Wednesday, December 13, 2023

Viewing the Expiration Date of an SSH Certificate

A while ago, I set up my server with SSH certificates (following a guide like this one), and today, I began to wonder: “When do these things expire?”

Host certificate (option 1)

Among the output of ssh -v (my client is OpenSSH_9.3p1 Ubuntu-1ubuntu3) is this line about the host certificate:

debug1: Server host certificate: ssh-ed25519-cert-v01@openssh.com [...] valid from 2023-04-07T19:58:00 to 2024-04-05T19:59:44

That tells us the server host certificate expiration date, where it says “valid … to 2024-04-05.”  For our local host to continue trusting the server, without using ~/.ssh/known_hosts and the trust-on-first-use (TOFU) model, we must re-sign the server key and install the new signature before that date.

User certificate

I eventually learned that ssh-keygen -L -f id_25519-cert.pub will produce some lovely human-readable output, which includes a line:

Valid: from 2023-04-07T20:14:00 to 2023-05-12T20:15:56

Aha!  I seem to have signed the user for an additional month-ish beyond the host key’s signature.  I will be able to log into the server without my key listed in ~/.ssh/authorized_keys (on the server) until 2023-05-12.
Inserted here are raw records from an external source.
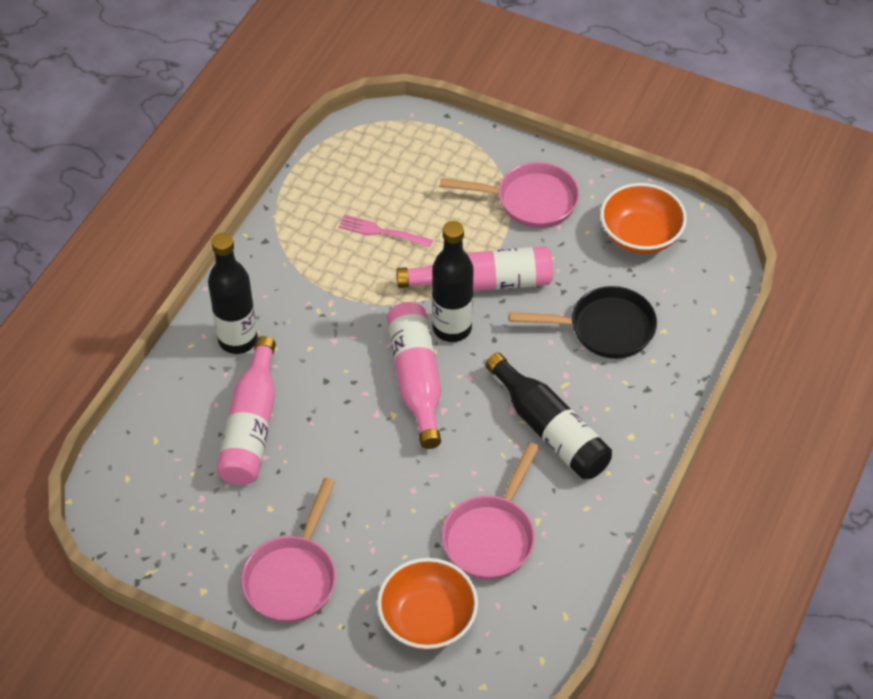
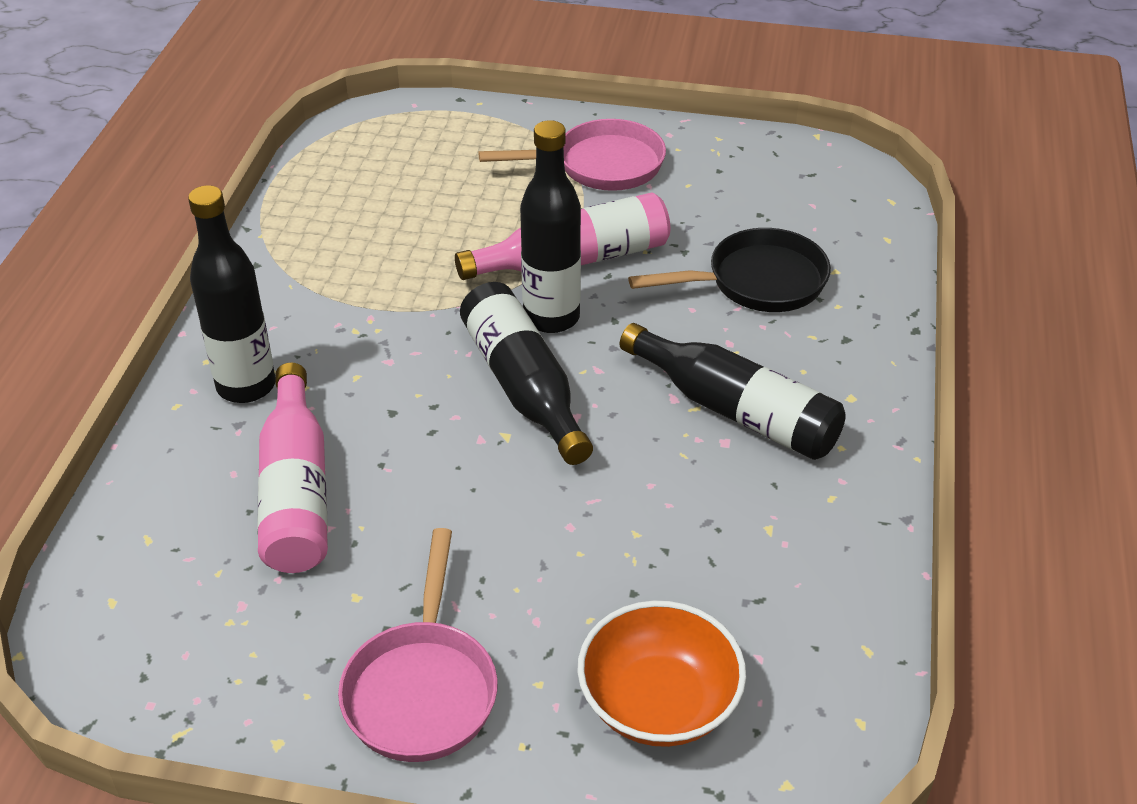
camera: 15 degrees left, 10 degrees down
pink fork [339,215,433,248] -> none
pink bottle [387,302,441,449] -> black bottle [460,282,593,465]
pink pan [442,442,539,580] -> none
orange bowl [600,183,687,254] -> none

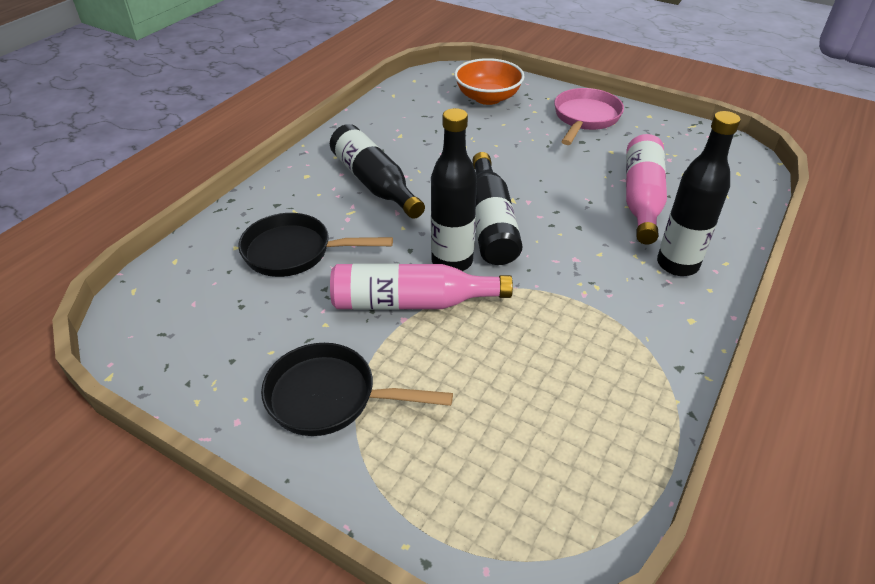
camera: 160 degrees left, 0 degrees up
pink pan [478,119,666,191] -> black pan [261,343,453,436]

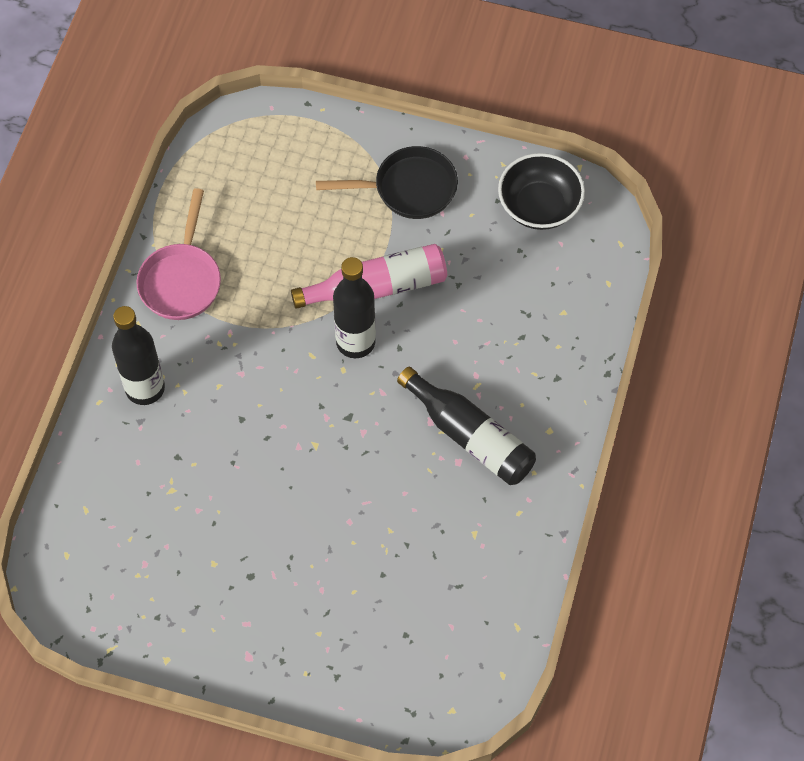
camera: 165 degrees right, 20 degrees up
black pan [238,213,393,277] -> none
orange bowl [454,58,525,105] -> none
black bottle [472,152,523,265] -> none
pink pan [554,88,624,145] -> pink pan moved to [136,188,221,320]
pink bottle [626,134,667,245] -> none
none -> black bowl [498,153,585,230]

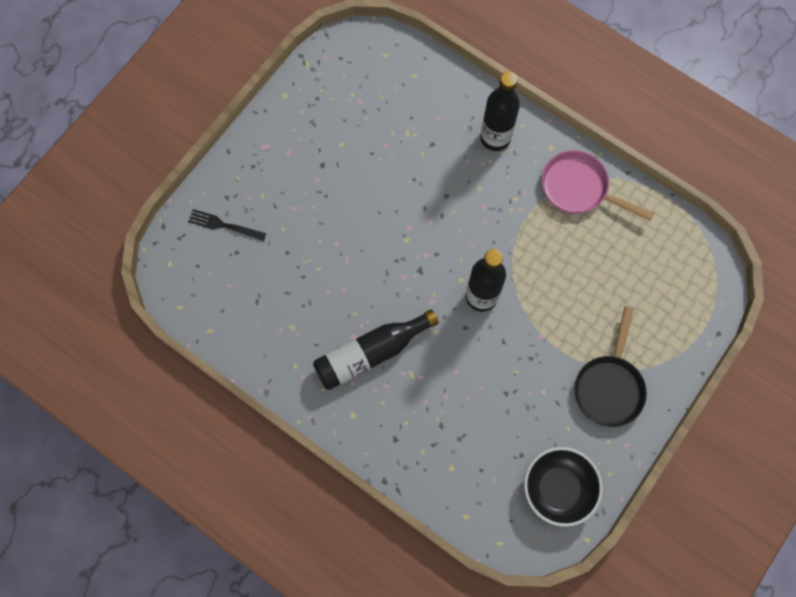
camera: 110 degrees right, 10 degrees up
pink bottle [291,244,447,309] -> none
none -> black fork [188,209,266,241]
This looks like a clever protection mechanism left by my past self.  As long as I log into my server at least once a month, I'll see an untrusted-host warning before my regular authentication system goes down.  (If that happened, I would probably have to use a recovery image and/or the VPS web console to restore service.)

Host certificate (option 2)

There’s an ssh-keyscan command, which offers a -c option to print certificates instead of keys.  It turns out that we can paste its output to get the certificate validity again.  (Lines shown with $ or > are input, after that prompt; the other lines, including #, are output.)

$ ssh-keyscan -c demo.example.org
# demo.example.org:22 SSH-2.0-OpenSSH_8.9p1
# demo.example.org:22 SSH-2.0-OpenSSH_8.9p1
ssh-ed25519-cert-v01@openssh.com AAAA[.....]mcwo=
# demo.example.org:22 SSH-2.0-OpenSSH_8.9p1

The ssh-ed25519-cert line is the one we need.  We can pass it to ssh-keygen with a filename of - to read standard input, then use the shell’s “heredoc” mechanism to provide the standard input:

$ ssh-keygen -L -f - <<EOF
> ssh-ed25519-cert-v01@openssh.com AAAA[.....]mcwo=
> EOF

Now we have the same information as before, but from the host certificate.  This includes the Valid: from 2023-04-07T19:58:00 to 2024-04-05T19:59:44 line again.

Tips for setting up certificates

Document what you did, and remember the passphrases for the CA keys! This is my second setup, and now I have scripts to do the commands with all of my previous choices.  They’re merely one-line shell scripts with the ssh-keygen command.  But they still effectively record everything like the server name list, identity, validity period, and so forth.

To sign keys for multiple users/servers, it may be convenient to add the CA key to an SSH agent.  Start a separate one to keep things extra clean, then specify the signing key slightly differently:

$ ssh-agent $SHELL
$ ssh-add user-ca
$ ssh-keygen -Us user-ca.pub ...
(repeat to sign other keys)
$ exit

Note the addition of -U (specifying the CA key is in an agent) and the use of the .pub suffix (the public half of the key) in the signing process.